July 11th, 2012  |  Published in theory

I enjoyed the masterclass with Thierry de Duve at the national Art School in Sydney yesterday.
ANU and the National Art School got his tick of approval when our teaching methods combining theory, practice and history in formative combined units matched his description of ideal artist education. We thought this was normal practice but discovered many universities have a theory only model so a conceptual/installation approach often results. Studio skill based teaching is now old fashioned, the traditional master/apprentice model has become rarefied indeed.
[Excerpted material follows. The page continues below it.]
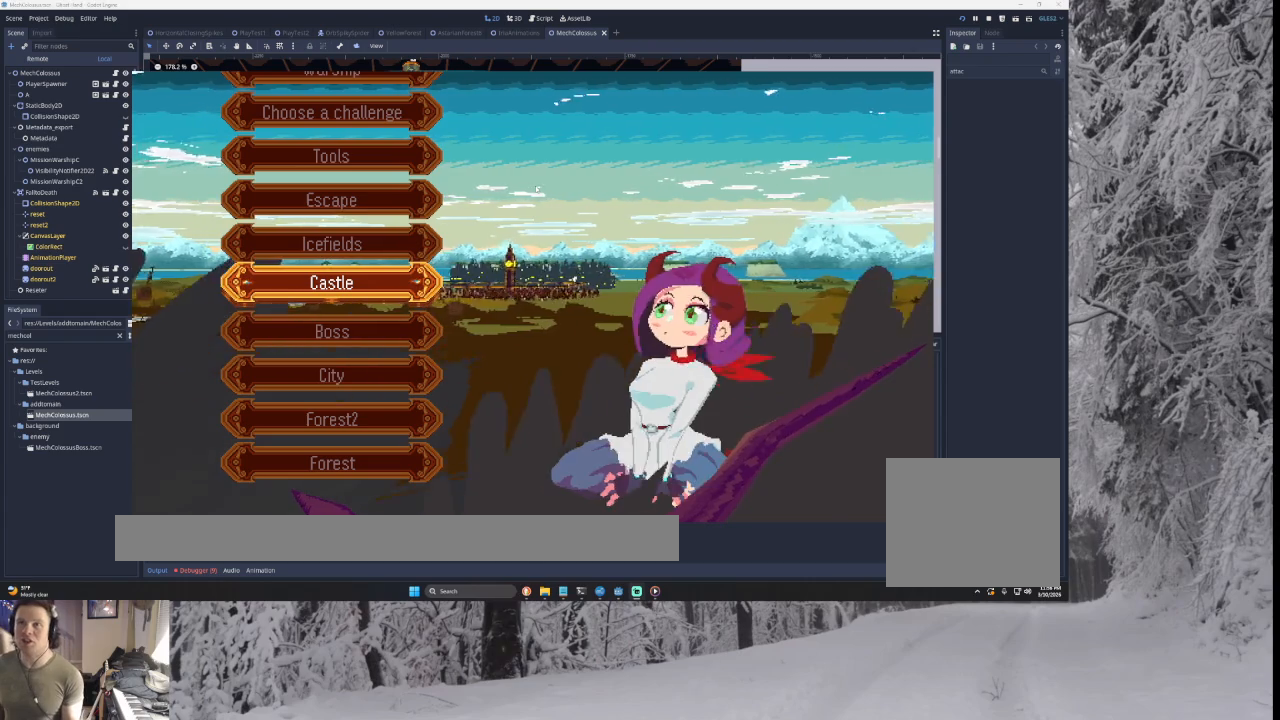
{"buttons": ["CROSS"], "left_stick": "center", "right_stick": "center", "events": []}
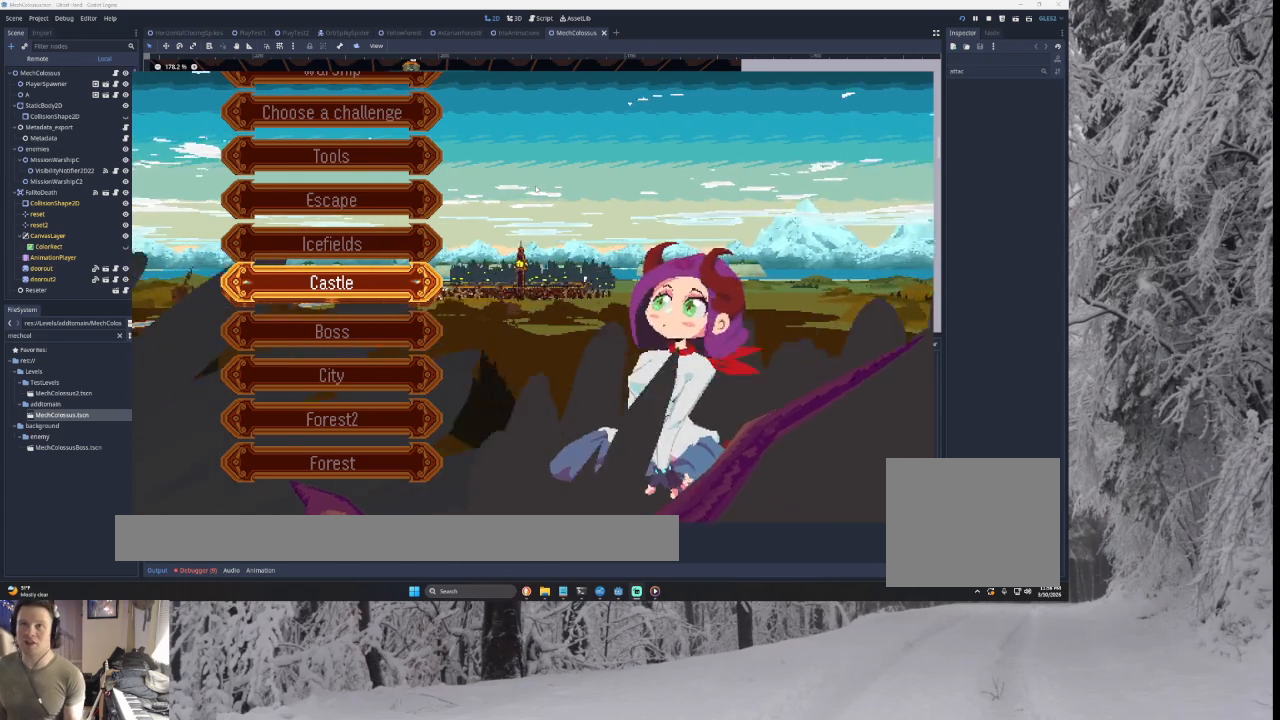
{"buttons": ["CROSS"], "left_stick": "center", "right_stick": "center", "events": []}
De Duve’s interest is in revisiting Kant’s philosophy and I am looking forward to reading his book ‘Kant after Duchamp’1996. He found many of the installations in the Sydney biennale so bad they could hardly be called art, and this is coming from a theorist who recognizes today’s inclusive condition that anything can be art which he calls ‘art in general’. I have been reading Donald Kuspitt’s The End of Art which is a great book, he is an engaging writer, and I enjoy his critical approach to this idea of anything goes. From the entropy of Modern Art to the daily life banality of postart, I also borrowed his rebirth of painting as a pick me up. De Duve, in contrast to his assessment of the biennale, loved the Indigenous Triennial at the NGA, which I am looking forward to. He was particularly impressed by Mirdidingkingathi Juwarnda Sally Gabori and asked Roger Butler if she had seen the work of European modernists, which she of course had not. I explained that there is also grounds for considering indigenous modernism, and multiple modernisms occurring around the world in different cultures at different times. De Duve was agreeable to the idea and I can thank my supervisor Nigel Lendon for this idea shared by Ian McLean and his persistent debate concerning this phenomena in indigenous Australia.